<<<<

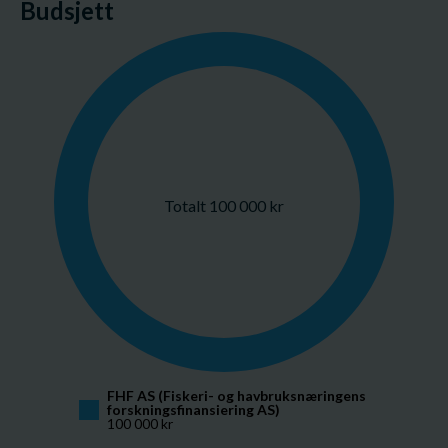
Budsjett
Totalt 100 000 kr
FHF AS (Fiskeri- og havbruksnæringens 
forskningsfinansiering AS)
100 000 kr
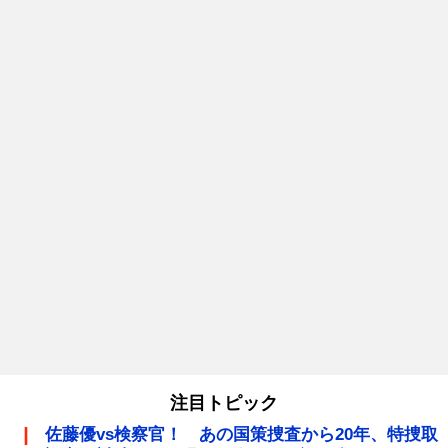
注目トピック
佐藤優vs検察官！ あの国策捜査から20年、特捜取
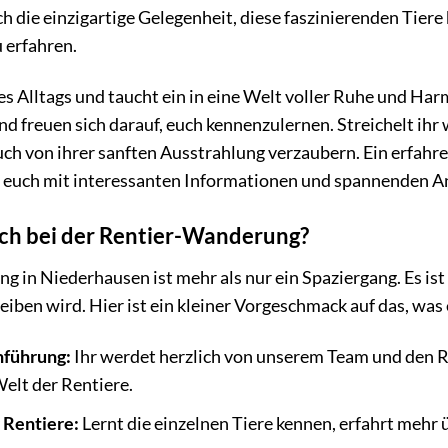
 die einzigartige Gelegenheit, diese faszinierenden Tiere
 erfahren.
es Alltags und taucht ein in eine Welt voller Ruhe und Ha
freuen sich darauf, euch kennenzulernen. Streichelt ihr w
uch von ihrer sanften Ausstrahlung verzaubern. Ein erfahre
euch mit interessanten Informationen und spannenden An
ch bei der Rentier-Wanderung?
 in Niederhausen ist mehr als nur ein Spaziergang. Es ist
leiben wird. Hier ist ein kleiner Vorgeschmack auf das, was
nführung:
Ihr werdet herzlich von unserem Team und den R
Welt der Rentiere.
 Rentiere:
Lernt die einzelnen Tiere kennen, erfahrt mehr 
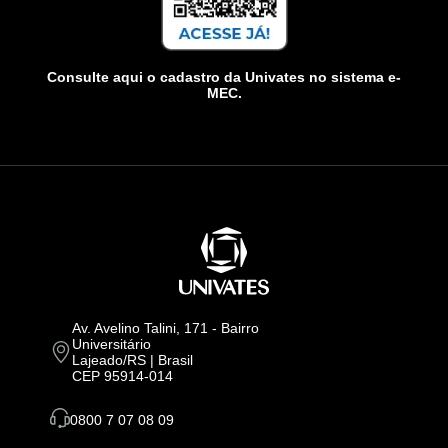
Consulte aqui o cadastro da Univates no sistema e-
MEC.
Av. Avelino Talini, 171 - Bairro
Universitário
Lajeado/RS | Brasil
CEP 95914-014
0800 7 07 08 09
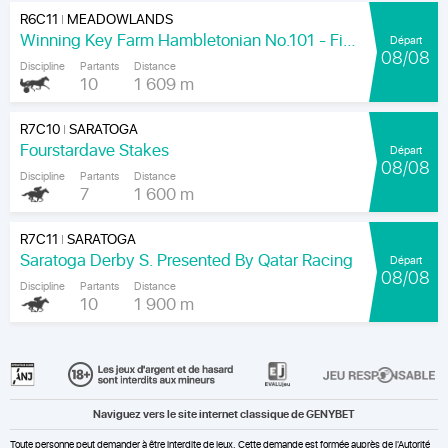
R6C11
MEADOWLANDS
|
Winning Key Farm Hambletonian No.101 - Final
Départ
08/08
Discipline
Partants
Distance
10
1 609 m
R7C10
SARATOGA
|
Fourstardave Stakes
Départ
08/08
Discipline
Partants
Distance
7
1 600 m
R7C11
SARATOGA
|
Saratoga Derby S. Presented By Qatar Racing
Départ
08/08
Discipline
Partants
Distance
10
1 900 m
Naviguez vers le site internet classique de GENYBET
Toute personne peut demander à être interdite de jeux. Cette demande est formée auprès de l'Autorité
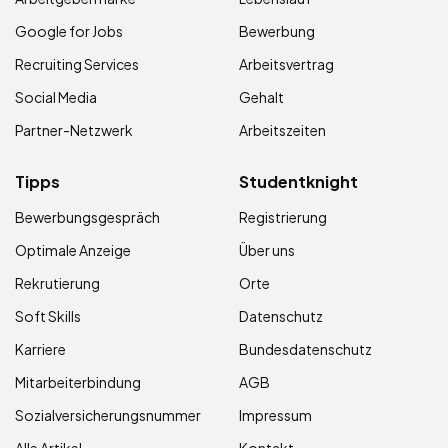
Google for Jobs
Bewerbung
Recruiting Services
Arbeitsvertrag
Social Media
Gehalt
Partner-Netzwerk
Arbeitszeiten
Tipps
Studentknight
Bewerbungsgespräch
Registrierung
Optimale Anzeige
Über uns
Rekrutierung
Orte
Soft Skills
Datenschutz
Karriere
Bundesdatenschutz
Mitarbeiterbindung
AGB
Sozialversicherungsnummer
Impressum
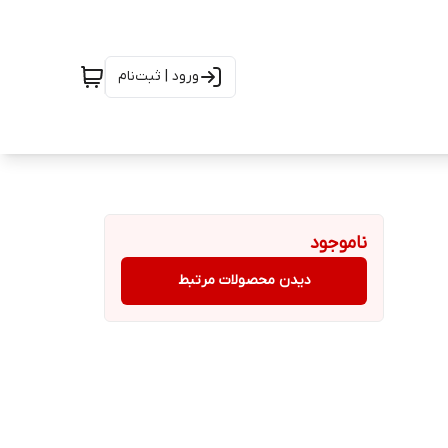
ورود | ثبت‌نام
ناموجود
دیدن محصولات مرتبط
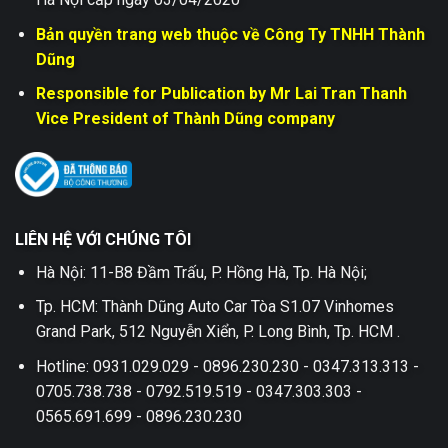
Bản quyền trang web thuộc về Công Ty TNHH Thành
Dũng
Responsible for Publication by Mr Lai Tran Thanh
Vice President of Thành Dũng company
LIÊN HỆ VỚI CHÚNG TÔI
Hà Nội: 11-B8 Đầm Trấu, P. Hồng Hà, Tp. Hà Nội;
Tp. HCM: Thành Dũng Auto Car Tòa S1.07 Vinhomes
Grand Park, 512 Nguyễn Xiển, P. Long Bình, Tp. HCM .
Hotline: 0931.029.029 - 0896.230.230 - 0347.313.313 -
0705.738.738 - 0792.519.519 - 0347.303.303 -
0565.691.699 - 0896.230.230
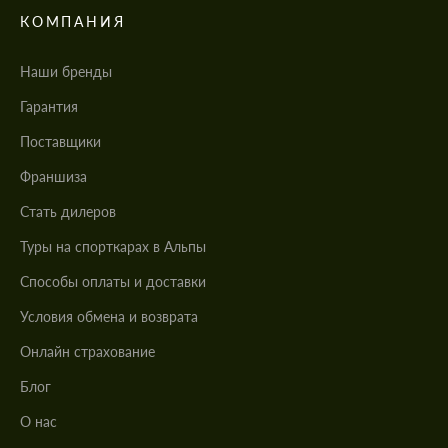
КОМПАНИЯ
Наши бренды
Гарантия
Поставщики
Франшиза
Стать дилеров
Туры на спорткарах в Альпы
Cпособы оплаты и доставки
Условия обмена и возврата
Онлайн страхование
Блог
О нас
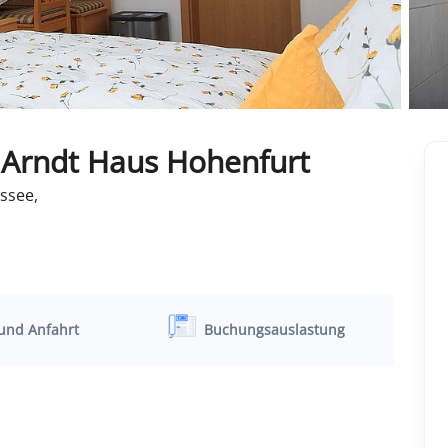
Arndt Haus Hohenfurt
ssee,
und Anfahrt
Buchungsauslastung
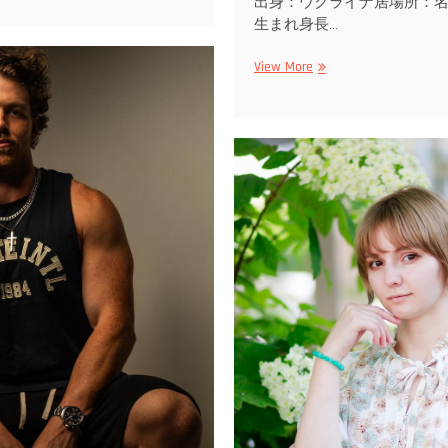
出身：ウクライナ居場所：名古
生まれ身長…
Tanya
View More
H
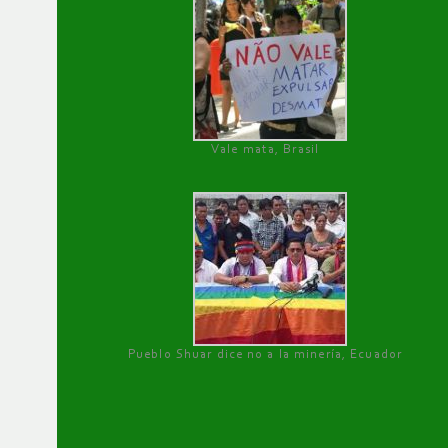
Vale mata, Brasil
Pueblo Shuar dice no a la minería, Ecuador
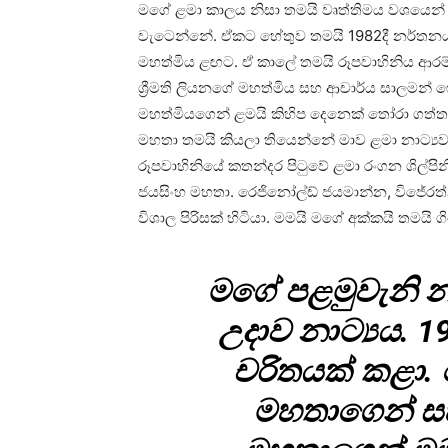
මගේ ළමා කාලය නිසා තමයි වෘත්තිමය වශයෙන් ස
වැටෙන්නේ. ඒකට හේතුව තමයි 1982දී නර්තනය
මහත්මිය ළඟට. ඒ කාලේ තමයි රූපවාහිනිය ආරම්භ
ශ්‍රීමති ලියනගේ මහත්මිය සහ ආචාර්ය සාලමන්
මහත්මියගෙන් ළමයි කිහිප දෙනෙක් තෝරා ගත්ත
මහතා තමයි කියලා තියෙන්නේ මාව ළමා නාට්‍ය
රූපවාහිනියේ කතන්දර පිටුවේ ළමා රංගන ශිල්පි
ජයසිංහ මහතා. රෙජිනෝල්ඩ් ජයමාන්න, විජේරත්න 
විශාල පිරිසක් හිටියා. මමයි මගේ අක්කයි තමයි ග
මගේ පළමුවැනි 
උදාව නාට්‍යය. 1
චරිතයක් කළා.
මහතාගෙන් ස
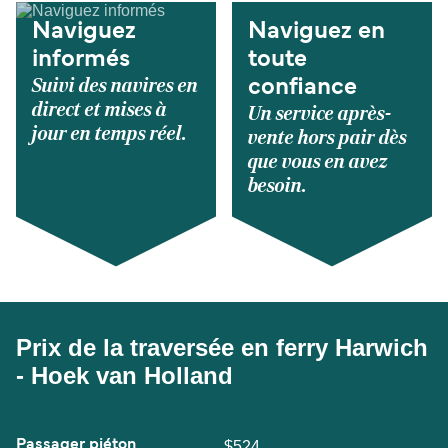
Naviguez
Naviguez en
informés
toute
Suivi des navires en
confiance
direct et mises à
Un service après-
jour en temps réel.
vente hors pair dès
que vous en avez
besoin.
Prix de la traversée en ferry Harwich
- Hoek van Holland
Passager piéton
$524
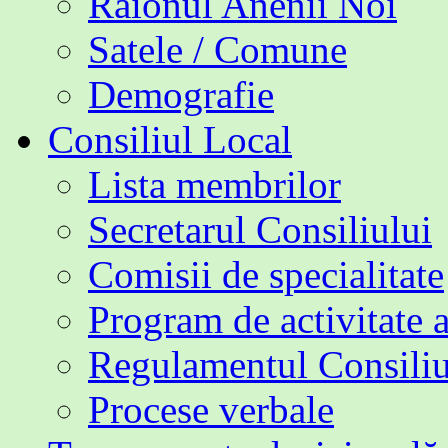
Raionul Anenii Noi
Satele / Comune
Demografie
Consiliul Local
Lista membrilor
Secretarul Consiliului
Comisii de specialitate
Program de activitate 
Regulamentul Consiliu
Procese verbale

>>>>

_What this task involves_
Repeat the data word for word, starting at the line that contains "Consulte aqui o" and stopping after the line that contains "Pueblo Shuar dice no a la minería, Ecuador". Leave the pictures out.

_Output for this task_
Consulte aqui o cadastro da Univates no sistema e-
MEC.
Av. Avelino Talini, 171 - Bairro
Universitário
Lajeado/RS | Brasil
CEP 95914-014
0800 7 07 08 09
R6C11
MEADOWLANDS
|
Winning Key Farm Hambletonian No.101 - Final
Départ
08/08
Discipline
Partants
Distance
10
1 609 m
R7C10
SARATOGA
|
Fourstardave Stakes
Départ
08/08
Discipline
Partants
Distance
7
1 600 m
R7C11
SARATOGA
|
Saratoga Derby S. Presented By Qatar Racing
Départ
08/08
Discipline
Partants
Distance
10
1 900 m
Naviguez vers le site internet classique de GENYBET
Toute personne peut demander à être interdite de jeux. Cette demande est formée auprès de l'Autorité
Google for Jobs
Bewerbung
Recruiting Services
Arbeitsvertrag
Social Media
Gehalt
Partner-Netzwerk
Arbeitszeiten
Tipps
Studentknight
Bewerbungsgespräch
Registrierung
Optimale Anzeige
Über uns
Rekrutierung
Orte
Soft Skills
Datenschutz
Karriere
Bundesdatenschutz
Mitarbeiterbindung
AGB
Sozialversicherungsnummer
Impressum
ورود | ثبت‌نام
ناموجود
دیدن محصولات مرتبط
Bản quyền trang web thuộc về Công Ty TNHH Thành
Dũng
Responsible for Publication by Mr Lai Tran Thanh
Vice President of Thành Dũng company
LIÊN HỆ VỚI CHÚNG TÔI
Hà Nội: 11-B8 Đầm Trấu, P. Hồng Hà, Tp. Hà Nội;
Tp. HCM: Thành Dũng Auto Car Tòa S1.07 Vinhomes
Grand Park, 512 Nguyễn Xiển, P. Long Bình, Tp. HCM .
Hotline: 0931.029.029 - 0896.230.230 - 0347.313.313 -
0705.738.738 - 0792.519.519 - 0347.303.303 -
0565.691.699 - 0896.230.230
КОМПАНИЯ
Наши бренды
Гарантия
Поставщики
Франшиза
Стать дилеров
Туры на спорткарах в Альпы
Cпособы оплаты и доставки
Условия обмена и возврата
Онлайн страхование
Блог
О нас
Arndt Haus Hohenfurt
ssee,
und Anfahrt
Buchungsauslastung
出身：ウクライナ居場所：名古
生まれ身長…
Tanya
View More
H
Vale mata, Brasil
Pueblo Shuar dice no a la minería, Ecuador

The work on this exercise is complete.